Data listing:
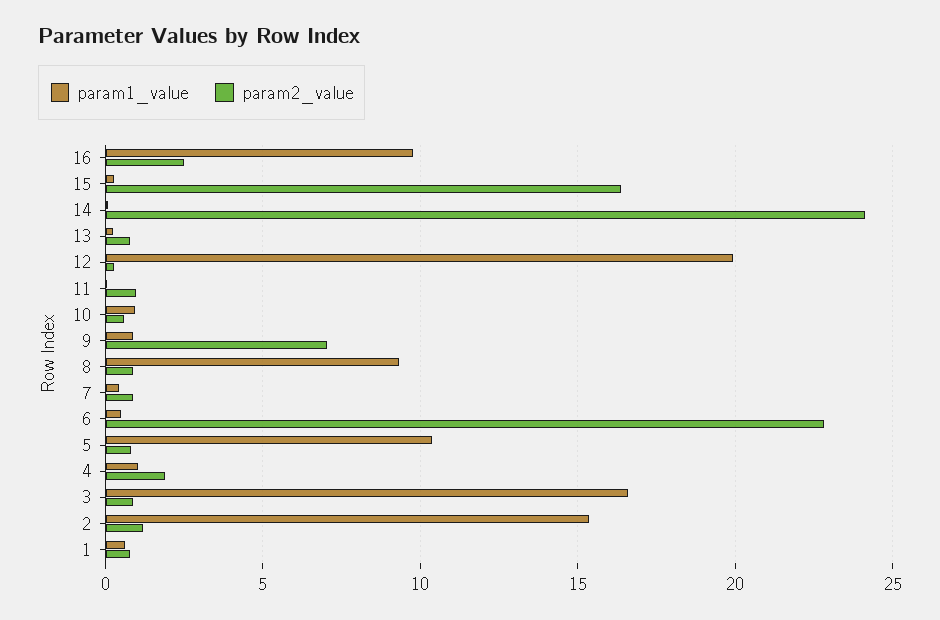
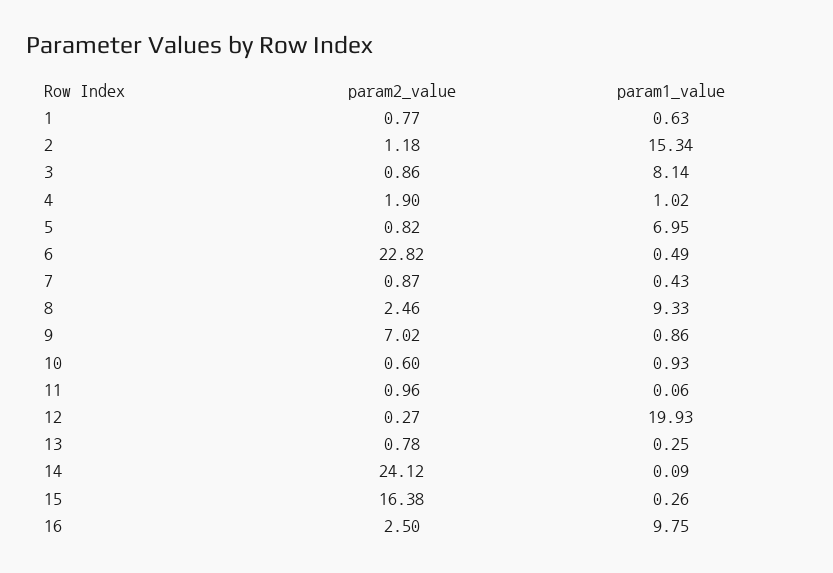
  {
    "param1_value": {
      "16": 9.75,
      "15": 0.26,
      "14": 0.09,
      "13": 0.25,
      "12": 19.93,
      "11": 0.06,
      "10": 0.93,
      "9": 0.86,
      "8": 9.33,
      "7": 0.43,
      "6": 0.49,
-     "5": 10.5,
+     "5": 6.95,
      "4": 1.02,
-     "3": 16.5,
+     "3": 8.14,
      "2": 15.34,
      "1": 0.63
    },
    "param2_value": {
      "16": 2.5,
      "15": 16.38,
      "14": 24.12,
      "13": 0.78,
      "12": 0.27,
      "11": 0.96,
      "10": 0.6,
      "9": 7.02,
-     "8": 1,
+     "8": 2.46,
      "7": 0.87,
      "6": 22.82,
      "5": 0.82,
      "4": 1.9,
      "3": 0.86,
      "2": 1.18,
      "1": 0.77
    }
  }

...

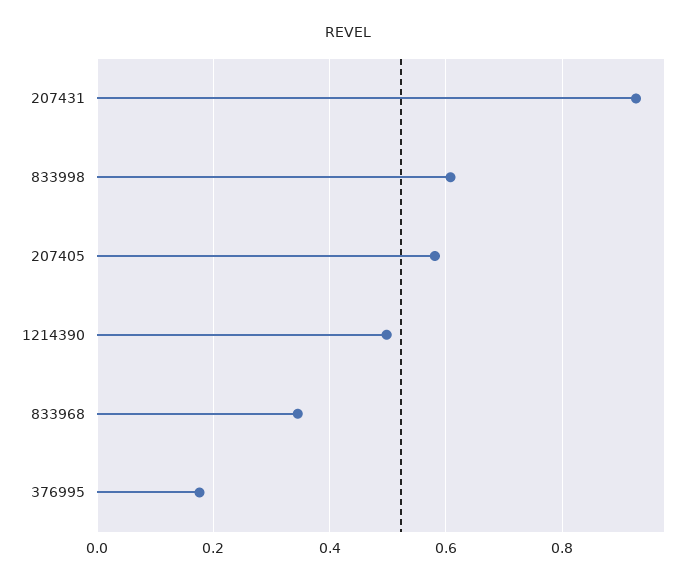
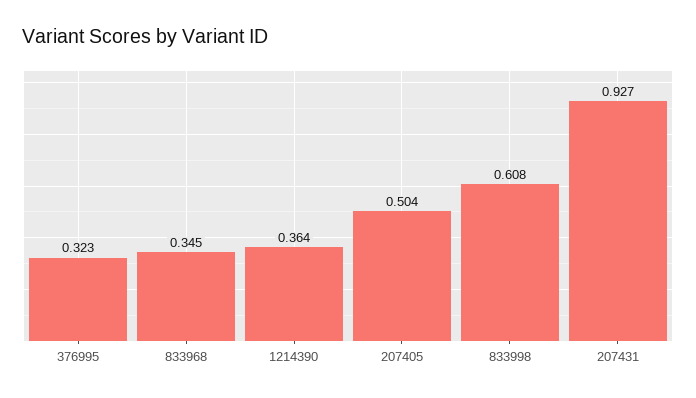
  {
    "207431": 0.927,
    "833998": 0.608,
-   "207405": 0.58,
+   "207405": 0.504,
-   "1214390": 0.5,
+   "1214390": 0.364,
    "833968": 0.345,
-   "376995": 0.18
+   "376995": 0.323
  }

==

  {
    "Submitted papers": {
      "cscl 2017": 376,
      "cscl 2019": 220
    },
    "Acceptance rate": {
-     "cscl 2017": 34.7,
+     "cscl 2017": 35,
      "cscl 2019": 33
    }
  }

Instruction:
Scan the lines above for "cscl", then copy every one that has it.

Your response:
      "cscl 2017": 376,
      "cscl 2019": 220
-     "cscl 2017": 34.7,
+     "cscl 2017": 35,
      "cscl 2019": 33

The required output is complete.